[Limb landmark coordinates]
○ ○ ○ ○ ○

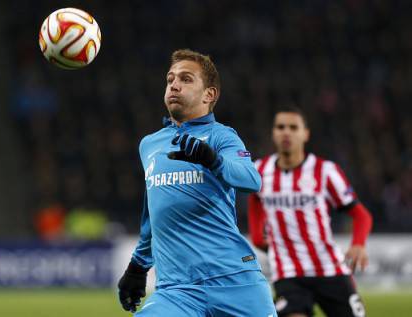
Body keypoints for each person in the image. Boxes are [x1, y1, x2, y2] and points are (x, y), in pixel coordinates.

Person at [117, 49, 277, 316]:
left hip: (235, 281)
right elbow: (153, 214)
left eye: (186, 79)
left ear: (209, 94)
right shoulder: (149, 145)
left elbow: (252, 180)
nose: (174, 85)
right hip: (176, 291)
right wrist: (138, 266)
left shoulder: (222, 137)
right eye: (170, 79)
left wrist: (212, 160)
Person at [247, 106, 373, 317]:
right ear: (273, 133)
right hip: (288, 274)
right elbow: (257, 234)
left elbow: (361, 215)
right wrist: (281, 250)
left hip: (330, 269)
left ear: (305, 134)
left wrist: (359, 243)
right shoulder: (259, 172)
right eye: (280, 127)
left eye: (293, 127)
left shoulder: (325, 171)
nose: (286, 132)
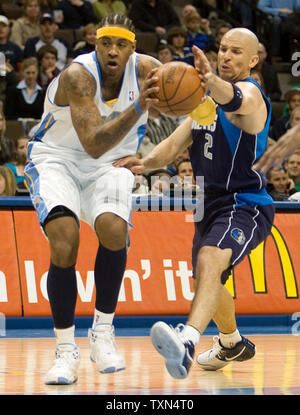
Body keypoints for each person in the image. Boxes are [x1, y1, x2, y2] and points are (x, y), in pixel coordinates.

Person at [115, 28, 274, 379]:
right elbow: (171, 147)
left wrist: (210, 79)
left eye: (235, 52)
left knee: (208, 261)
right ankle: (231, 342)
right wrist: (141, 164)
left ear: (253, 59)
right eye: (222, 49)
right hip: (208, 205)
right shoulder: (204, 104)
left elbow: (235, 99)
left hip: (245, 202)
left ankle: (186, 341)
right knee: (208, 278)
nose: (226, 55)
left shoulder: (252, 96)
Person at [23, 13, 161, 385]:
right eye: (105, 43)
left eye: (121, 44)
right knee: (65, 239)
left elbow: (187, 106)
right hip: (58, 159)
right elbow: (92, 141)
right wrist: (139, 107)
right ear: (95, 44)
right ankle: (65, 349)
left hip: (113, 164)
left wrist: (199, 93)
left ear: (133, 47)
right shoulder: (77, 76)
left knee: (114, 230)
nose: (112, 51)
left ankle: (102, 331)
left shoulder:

○ ○ ○ ○ ○

Using the data above, print only the lines starting at the one with "right hip: (288, 274)" and ending at the one with "right ear: (95, 44)", exactly as they stand, minus the pictures.

right hip: (288, 274)
right elbow: (257, 234)
left elbow: (361, 215)
right wrist: (281, 250)
left hip: (330, 269)
left ear: (305, 134)
left wrist: (359, 243)
right shoulder: (259, 172)
right eye: (280, 127)
left eye: (293, 127)
left shoulder: (325, 171)
nose: (286, 132)
Body keypoints for each person in the image. Boxes are [x1, y1, x2, y2] and points are (x, y), in pixel coordinates.

Person at [115, 28, 274, 379]:
right elbow: (171, 147)
left wrist: (210, 79)
left eye: (235, 52)
left knee: (208, 261)
right ankle: (231, 342)
right wrist: (141, 164)
left ear: (253, 59)
right eye: (222, 49)
right hip: (208, 205)
right shoulder: (204, 104)
left elbow: (235, 99)
left hip: (245, 202)
left ankle: (186, 341)
right knee: (208, 278)
nose: (226, 55)
left shoulder: (252, 96)
Person at [23, 13, 161, 385]:
right eye: (105, 43)
left eye: (121, 44)
right knee: (65, 239)
left elbow: (187, 106)
right hip: (58, 159)
right elbow: (92, 141)
right wrist: (139, 107)
right ear: (95, 44)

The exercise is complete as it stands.